## What the exercise asks
What you return must match the records word for word, except that images are dropped.
__________
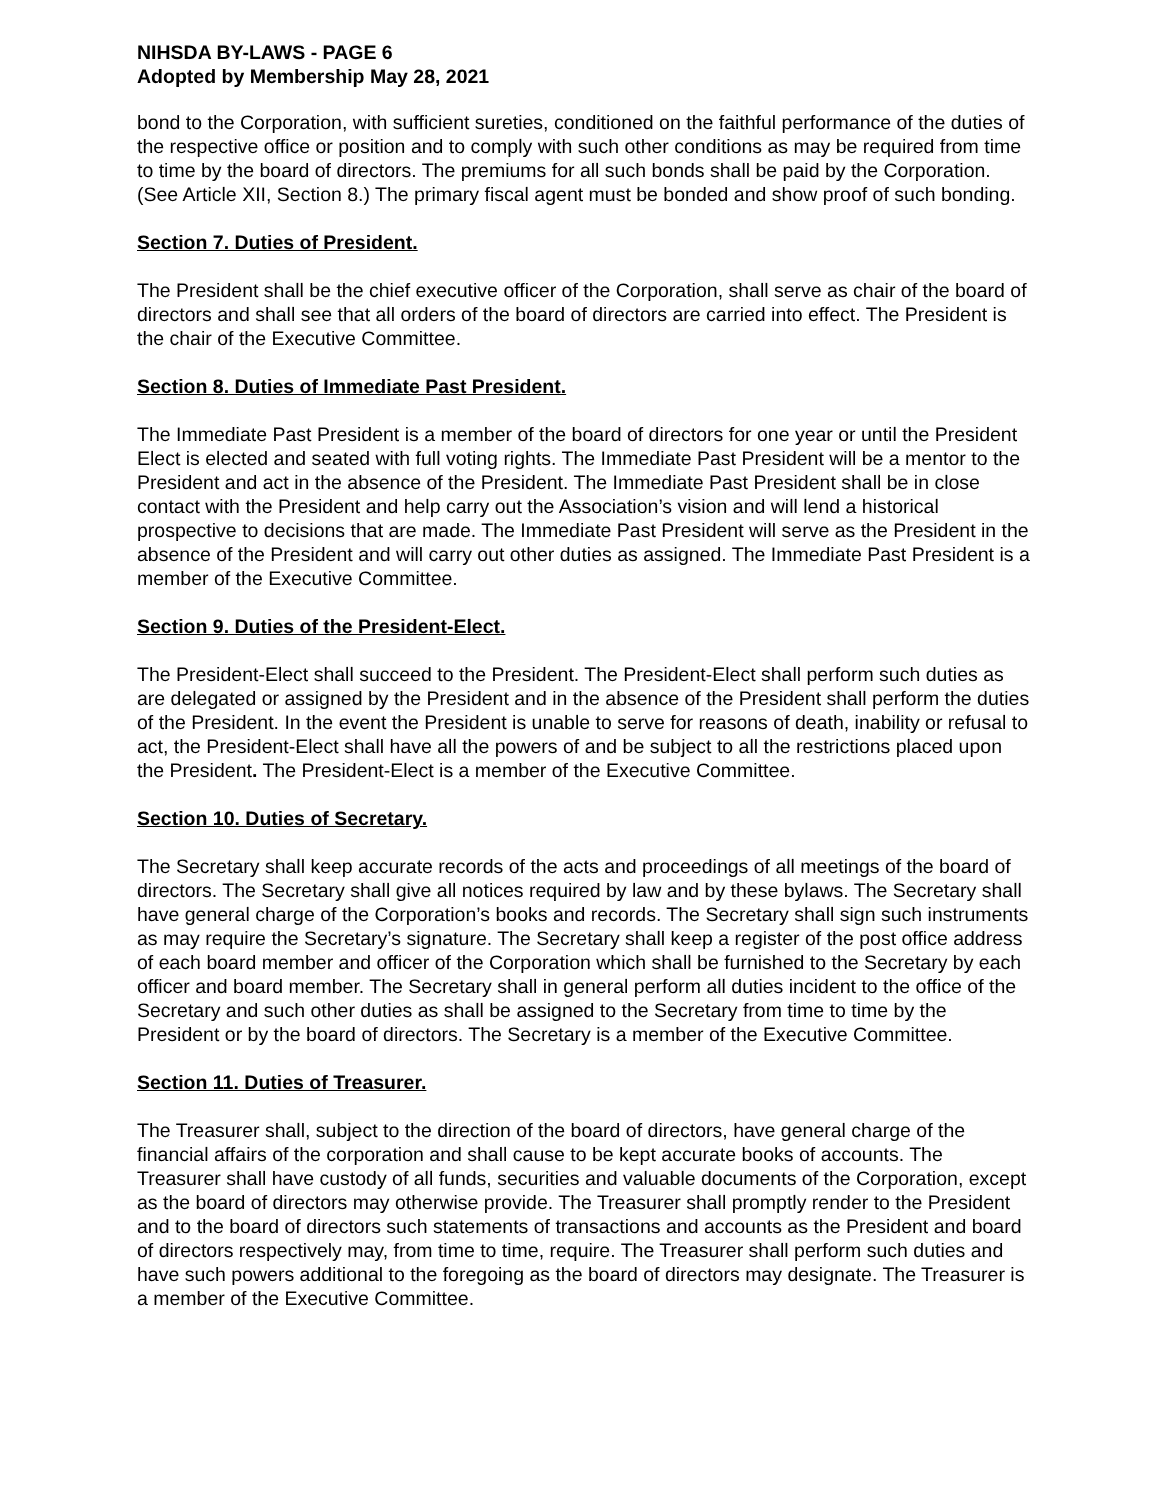NIHSDA BY-LAWS - PAGE 6
Adopted by Membership May 28, 2021
bond to the Corporation, with sufficient sureties, conditioned on the faithful performance of the duties of the respective office or position and to comply with such other conditions as may be required from time to time by the board of directors. The premiums for all such bonds shall be paid by the Corporation. (See Article XII, Section 8.) The primary fiscal agent must be bonded and show proof of such bonding.
Section 7. Duties of President.
The President shall be the chief executive officer of the Corporation, shall serve as chair of the board of directors and shall see that all orders of the board of directors are carried into effect. The President is the chair of the Executive Committee.
Section 8. Duties of Immediate Past President.
The Immediate Past President is a member of the board of directors for one year or until the President Elect is elected and seated with full voting rights. The Immediate Past President will be a mentor to the President and act in the absence of the President. The Immediate Past President shall be in close contact with the President and help carry out the Association’s vision and will lend a historical prospective to decisions that are made. The Immediate Past President will serve as the President in the absence of the President and will carry out other duties as assigned. The Immediate Past President is a member of the Executive Committee.
Section 9. Duties of the President-Elect.
The President-Elect shall succeed to the President. The President-Elect shall perform such duties as are delegated or assigned by the President and in the absence of the President shall perform the duties of the President. In the event the President is unable to serve for reasons of death, inability or refusal to act, the President-Elect shall have all the powers of and be subject to all the restrictions placed upon the President. The President-Elect is a member of the Executive Committee.
Section 10. Duties of Secretary.
The Secretary shall keep accurate records of the acts and proceedings of all meetings of the board of directors. The Secretary shall give all notices required by law and by these bylaws. The Secretary shall have general charge of the Corporation’s books and records. The Secretary shall sign such instruments as may require the Secretary’s signature. The Secretary shall keep a register of the post office address of each board member and officer of the Corporation which shall be furnished to the Secretary by each officer and board member. The Secretary shall in general perform all duties incident to the office of the Secretary and such other duties as shall be assigned to the Secretary from time to time by the President or by the board of directors. The Secretary is a member of the Executive Committee.
Section 11. Duties of Treasurer.
The Treasurer shall, subject to the direction of the board of directors, have general charge of the financial affairs of the corporation and shall cause to be kept accurate books of accounts. The Treasurer shall have custody of all funds, securities and valuable documents of the Corporation, except as the board of directors may otherwise provide. The Treasurer shall promptly render to the President and to the board of directors such statements of transactions and accounts as the President and board of directors respectively may, from time to time, require. The Treasurer shall perform such duties and have such powers additional to the foregoing as the board of directors may designate. The Treasurer is a member of the Executive Committee.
__________
## Exercise solution
NIHSDA BY-LAWS - PAGE 6
Adopted by Membership May 28, 2021
bond to the Corporation, with sufficient sureties, conditioned on the faithful performance of the duties of the respective office or position and to comply with such other conditions as may be required from time to time by the board of directors. The premiums for all such bonds shall be paid by the Corporation. (See Article XII, Section 8.) The primary fiscal agent must be bonded and show proof of such bonding.
Section 7. Duties of President.
The President shall be the chief executive officer of the Corporation, shall serve as chair of the board of directors and shall see that all orders of the board of directors are carried into effect. The President is the chair of the Executive Committee.
Section 8. Duties of Immediate Past President.
The Immediate Past President is a member of the board of directors for one year or until the President Elect is elected and seated with full voting rights. The Immediate Past President will be a mentor to the President and act in the absence of the President. The Immediate Past President shall be in close contact with the President and help carry out the Association’s vision and will lend a historical prospective to decisions that are made. The Immediate Past President will serve as the President in the absence of the President and will carry out other duties as assigned. The Immediate Past President is a member of the Executive Committee.
Section 9. Duties of the President-Elect.
The President-Elect shall succeed to the President. The President-Elect shall perform such duties as are delegated or assigned by the President and in the absence of the President shall perform the duties of the President. In the event the President is unable to serve for reasons of death, inability or refusal to act, the President-Elect shall have all the powers of and be subject to all the restrictions placed upon the President. The President-Elect is a member of the Executive Committee.
Section 10. Duties of Secretary.
The Secretary shall keep accurate records of the acts and proceedings of all meetings of the board of directors. The Secretary shall give all notices required by law and by these bylaws. The Secretary shall have general charge of the Corporation’s books and records. The Secretary shall sign such instruments as may require the Secretary’s signature. The Secretary shall keep a register of the post office address of each board member and officer of the Corporation which shall be furnished to the Secretary by each officer and board member. The Secretary shall in general perform all duties incident to the office of the Secretary and such other duties as shall be assigned to the Secretary from time to time by the President or by the board of directors. The Secretary is a member of the Executive Committee.
Section 11. Duties of Treasurer.
The Treasurer shall, subject to the direction of the board of directors, have general charge of the financial affairs of the corporation and shall cause to be kept accurate books of accounts. The Treasurer shall have custody of all funds, securities and valuable documents of the Corporation, except as the board of directors may otherwise provide. The Treasurer shall promptly render to the President and to the board of directors such statements of transactions and accounts as the President and board of directors respectively may, from time to time, require. The Treasurer shall perform such duties and have such powers additional to the foregoing as the board of directors may designate. The Treasurer is a member of the Executive Committee.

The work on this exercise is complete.